Monday, September 28, 2015 | 11:00 AM EDT - 12:00 PM EDT
Teleconference |
Observers on both sides of the Pacific closely watched Chinese President Xi Jinping’s first state visit to the United States, taking place September 22-25. (He also visited the United Nations, leaving the United States on September 28.) On September 28, 2015, the National Committee convened a discussion with Sheena Greitens, assistant professor of political science at the University of Missouri, and Ambassador J. Stapleton Roy, distinguished scholar and founding director emeritus of the Kissinger Institute on China and the United States at the Woodrow Wilson International Center for Scholars. In an on-the-record teleconference moderated by NCUSCR President Steve Orlins, the two reflected on Xi’s trip and its implications for U.S.-China relations. A question and answer session followed the speakers’ remarks.
Sheena Chestnut Greitens
Sheena Chestnut Greitens is an assistant professor of Political Science at the University of Missouri and a non-resident senior fellow at the Center for East Asian Policy Studies at the Brookings Institution. She is also an asociate in research at the Fairbank Center for Chinese Studies at Harvard University and a Public Intellectuals Program (PIP) fellow with the National Committee on U.S.-China Relations.

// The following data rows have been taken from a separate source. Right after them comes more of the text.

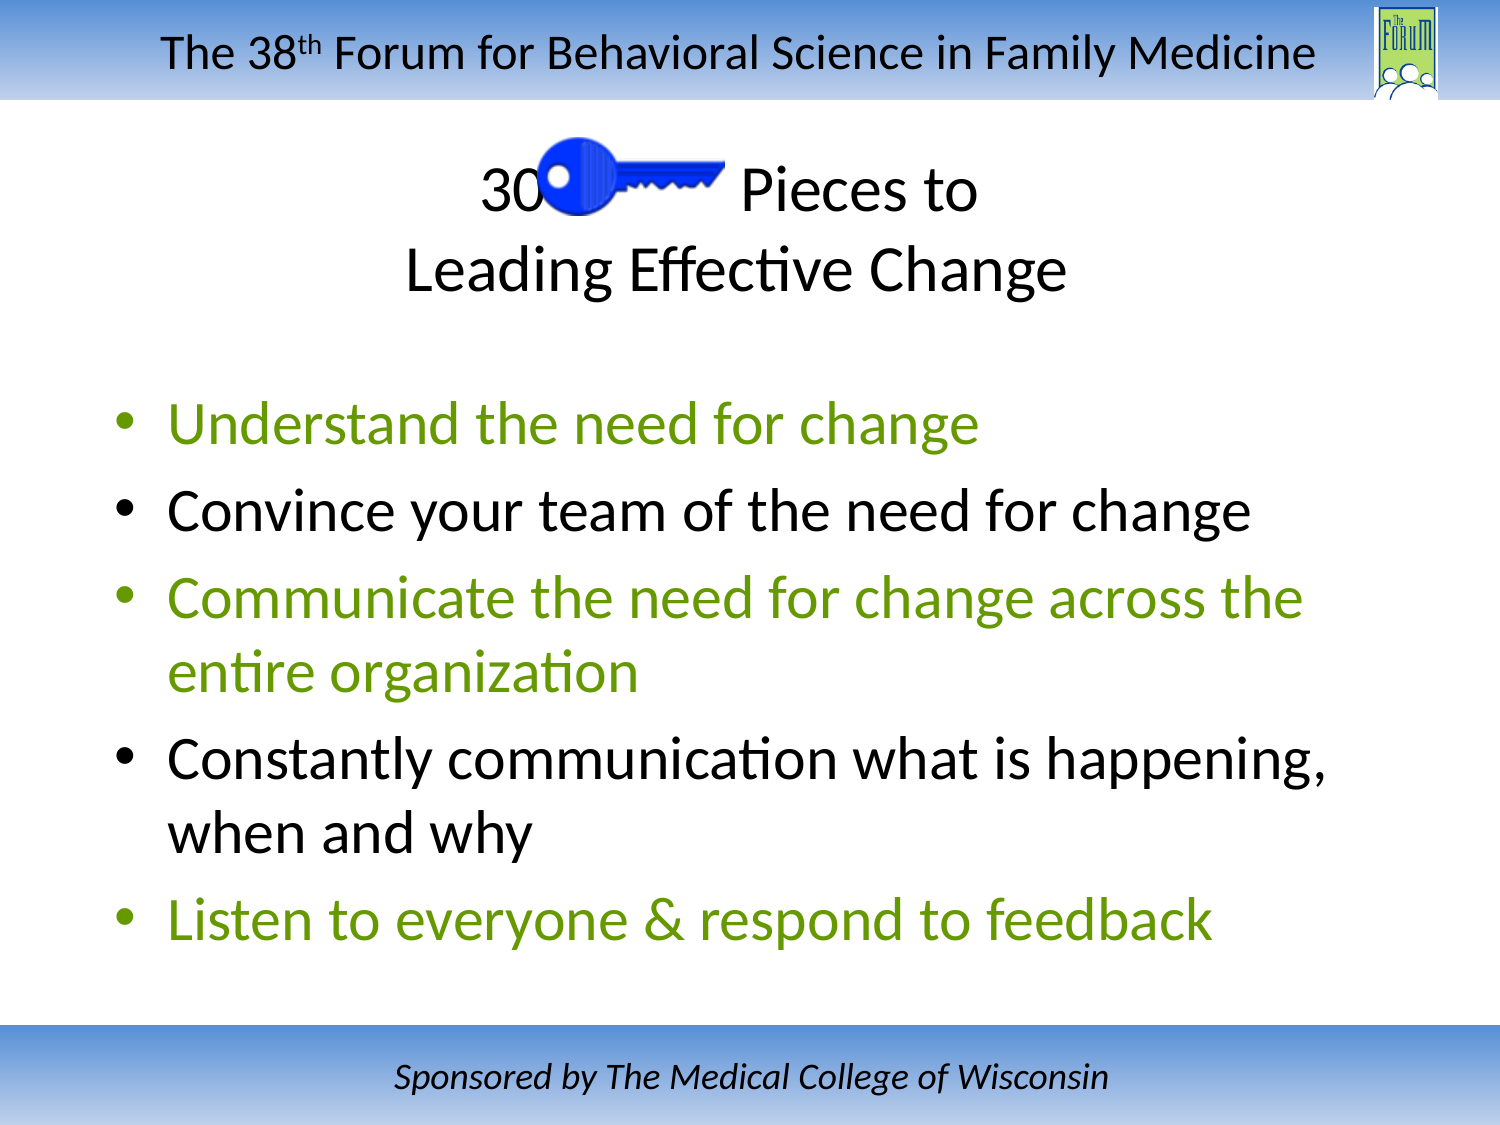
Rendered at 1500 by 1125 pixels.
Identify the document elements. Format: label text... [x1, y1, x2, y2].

picture [1374, 7, 1438, 100]
list Understand the need for change Convince your team of the need for change Communicate the need for change across the entire organization Constantly communication what is happening, when and why Listen to everyone & respond to feedback [99, 375, 1413, 963]
picture [537, 137, 726, 216]
title 30 Pieces to Leading Effective Change [12, 137, 1463, 313]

Greitens’ research focuses on East Asia, security, and non-democratic politics. Her work has been published in academic journals and edited volumes in English, Chinese, and Korean, and has appeared in Newsweek, Foreign Policy, The International Herald Tribune, and The New York Times. She previously held positions at the U.S. Department of State’s Policy Planning Staff, the International Institute for Strategic Studies, and Oxford University Press, and had fellowships at the U.S. Institute of Peace, the University of Virginia’s Miller Center, the Mansfield Foundation-Korea Foundation’s Korea program, the Harvard Academy for International and Area Studies, and Harvard’s Fairbank Center for Chinese Studies.
Greitens earned her Ph.D from Harvard University. She holds a B.A. from Stanford University and an M.Phil from Oxford University, where she studied as a Marshall Scholar.

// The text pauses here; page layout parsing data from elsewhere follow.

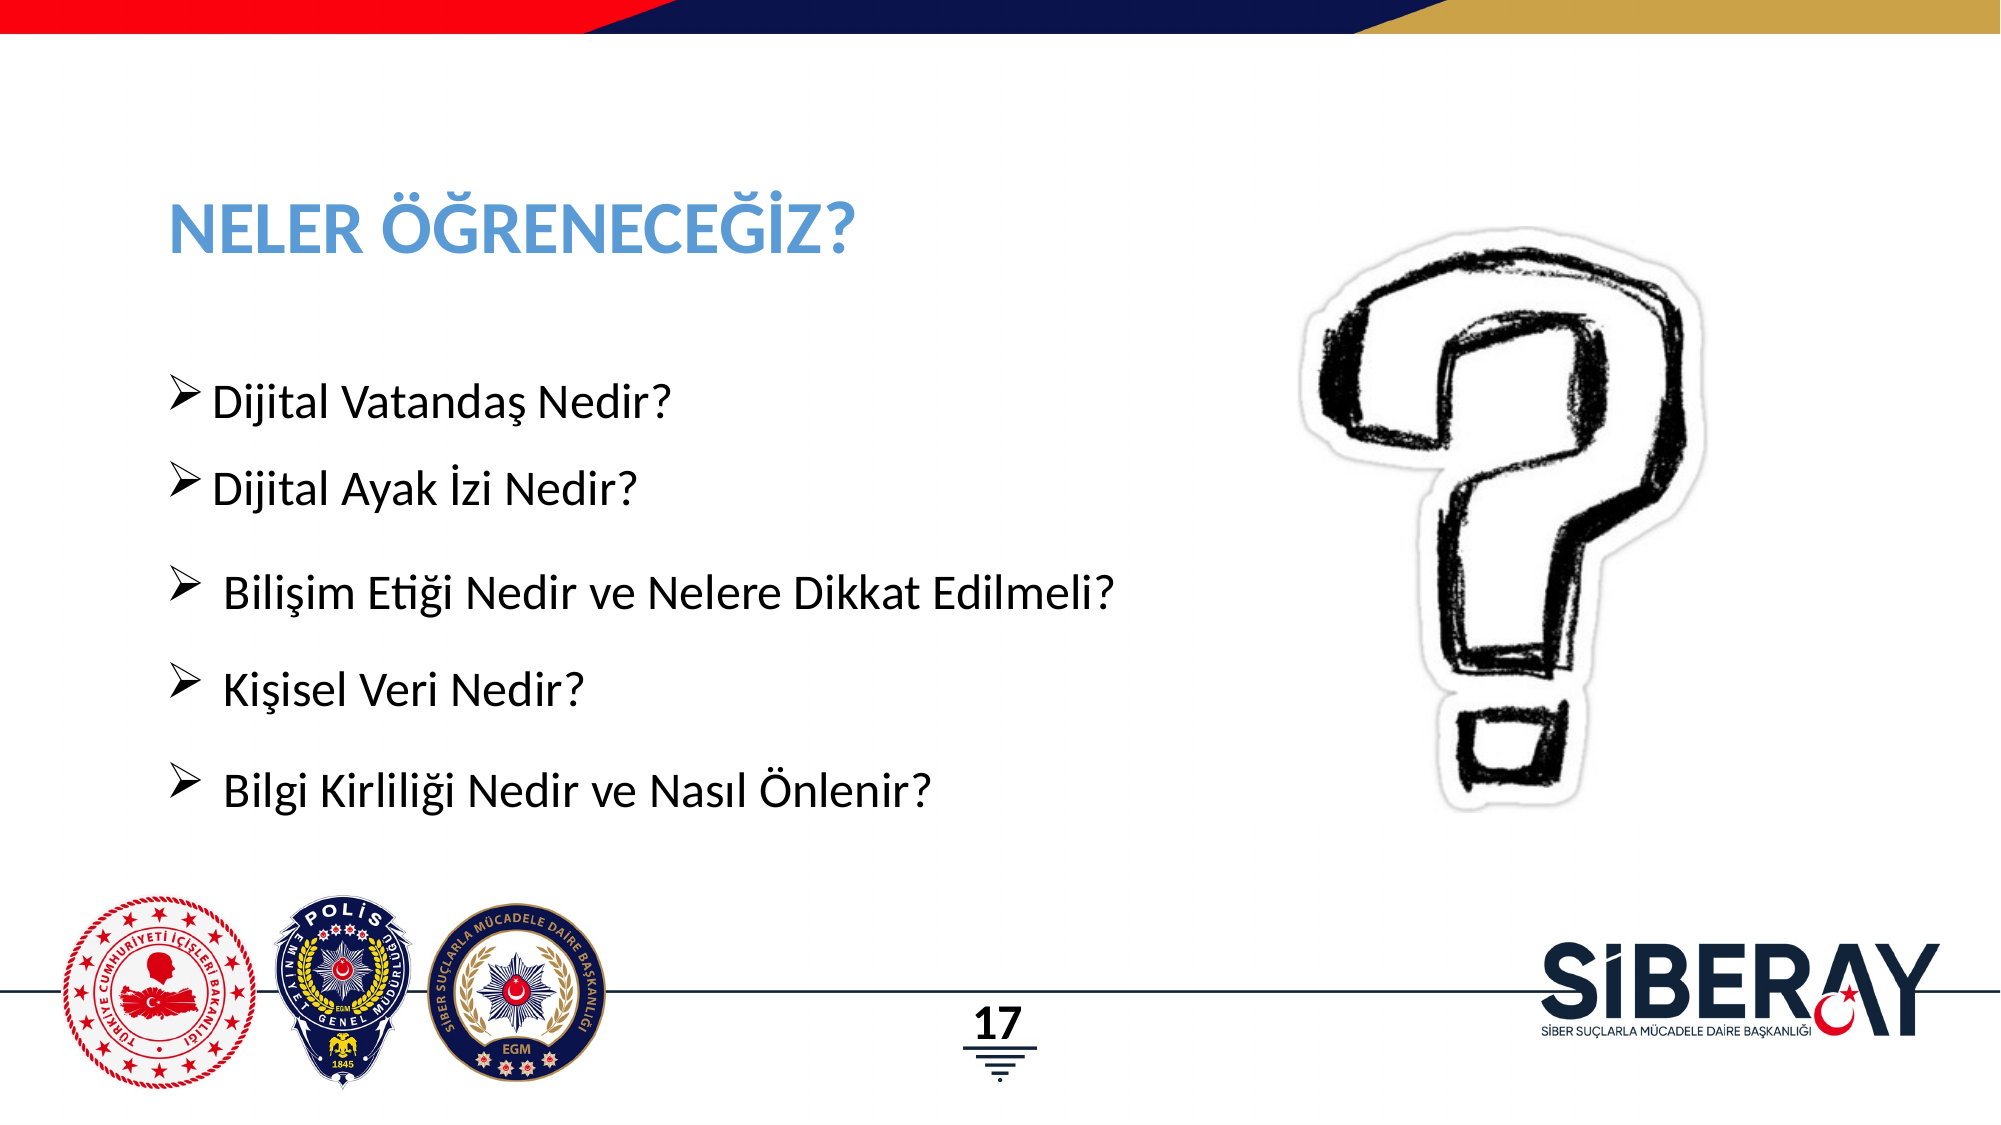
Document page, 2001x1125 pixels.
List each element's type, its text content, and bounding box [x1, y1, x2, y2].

text_box Dijital Ayak İzi Nedir? [151, 448, 1209, 524]
text_box Bilgi Kirliliği Nedir ve Nasıl Önlenir? [151, 749, 1253, 825]
text_box Dijital Vatandaş Nedir? [151, 360, 1209, 436]
picture [0, 0, 2001, 1125]
text_box 17 [954, 993, 1042, 1046]
text_box Kişisel Veri Nedir? [151, 648, 1209, 724]
text_box NELER ÖĞRENECEĞİZ? [153, 170, 874, 276]
text_box Bilişim Etiği Nedir ve Nelere Dikkat Edilmeli? [151, 551, 1209, 627]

Ambassador J. Stapleton Roy
Ambassador J. Stapleton Roy retired from the Foreign Service in January 2001 after a career spanning 45 years with the U.S. Department of State. A fluent Chinese speaker, Ambassador Roy spent much of his career in East Asia, where his assignments included Bangkok (twice), Hong Kong, Taipei, Beijing (twice), Singapore, and Jakarta. He also specialized in Soviet affairs and served in Moscow at the height of the Cold War. Ambassador Roy served as ambassador three times: in Singapore (1984-86), the People’s Republic of China (1991-95), and Indonesia (1996-99). In 1996, he was promoted to the rank of career ambassador, the highest rank in the Foreign Service. Ambassador Roy’s final post with the State Department was as assistant secretary for Intelligence and Research.

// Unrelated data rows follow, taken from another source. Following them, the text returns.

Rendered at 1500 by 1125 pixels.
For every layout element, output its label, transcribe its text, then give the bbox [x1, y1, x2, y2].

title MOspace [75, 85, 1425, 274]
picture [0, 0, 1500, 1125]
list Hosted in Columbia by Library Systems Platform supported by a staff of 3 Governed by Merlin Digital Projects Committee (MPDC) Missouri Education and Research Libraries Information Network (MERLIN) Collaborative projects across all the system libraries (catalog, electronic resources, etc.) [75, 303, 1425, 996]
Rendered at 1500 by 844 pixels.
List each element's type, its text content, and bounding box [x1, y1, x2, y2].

In January 2001, Ambassador Roy joined Kissinger Associates, Inc., a strategic consulting firm, as managing director. For several years he was director of the Kissinger Institute on China and the United States at the Woodrow Wilson International Center for Scholars; he now serves as its distinguished scholar and founding director, emeritus.
Ambassador Roy was born in Nanjing, China of American missionary parents. In 1956, he graduated magna cum laude from Princeton University, where he majored in history and was elected to Phi Beta Kappa. He has done post-graduate study on Mongolian language, history, and culture at the University of Washington, attended the U.S. Army Russian Institute in Garmisch-Partenkirchen and is a distinguished graduate of the National War College.